_ASSIGNED TASK:_ Return, word for word, only the lines of the data below that lie between the line with "### Source code" and the line with "is an offence.*", those two lines included.

*-*-*

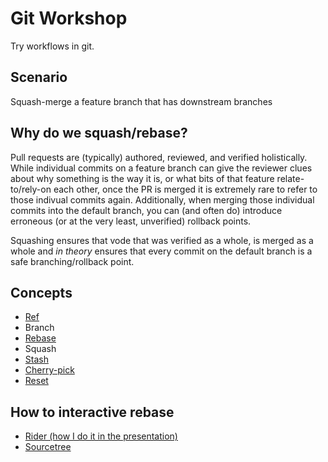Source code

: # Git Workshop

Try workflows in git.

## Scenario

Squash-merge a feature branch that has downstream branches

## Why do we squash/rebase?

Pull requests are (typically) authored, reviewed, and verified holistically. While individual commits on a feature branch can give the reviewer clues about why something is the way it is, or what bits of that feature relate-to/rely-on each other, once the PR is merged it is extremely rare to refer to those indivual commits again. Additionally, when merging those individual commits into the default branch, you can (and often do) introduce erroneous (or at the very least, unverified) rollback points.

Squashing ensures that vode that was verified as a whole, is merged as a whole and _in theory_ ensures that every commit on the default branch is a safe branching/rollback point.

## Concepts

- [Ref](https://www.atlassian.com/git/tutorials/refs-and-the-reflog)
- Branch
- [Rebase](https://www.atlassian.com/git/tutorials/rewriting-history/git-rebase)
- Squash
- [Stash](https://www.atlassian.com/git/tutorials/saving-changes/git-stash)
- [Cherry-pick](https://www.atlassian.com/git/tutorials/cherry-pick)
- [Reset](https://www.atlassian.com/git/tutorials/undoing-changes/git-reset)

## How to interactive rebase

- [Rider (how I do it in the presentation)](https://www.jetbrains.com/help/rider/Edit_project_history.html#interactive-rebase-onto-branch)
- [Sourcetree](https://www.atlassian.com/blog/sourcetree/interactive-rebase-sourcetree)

*-*-*

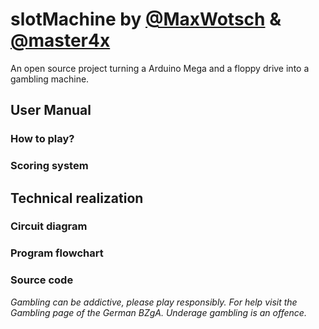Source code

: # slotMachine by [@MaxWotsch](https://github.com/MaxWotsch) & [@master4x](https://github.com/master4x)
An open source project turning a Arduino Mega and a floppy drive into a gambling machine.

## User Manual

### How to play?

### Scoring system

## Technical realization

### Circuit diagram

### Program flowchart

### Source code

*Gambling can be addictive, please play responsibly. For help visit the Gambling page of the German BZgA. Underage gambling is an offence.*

*-*-*

_TASK RESPONSE:_
### Source code

*Gambling can be addictive, please play responsibly. For help visit the Gambling page of the German BZgA. Underage gambling is an offence.*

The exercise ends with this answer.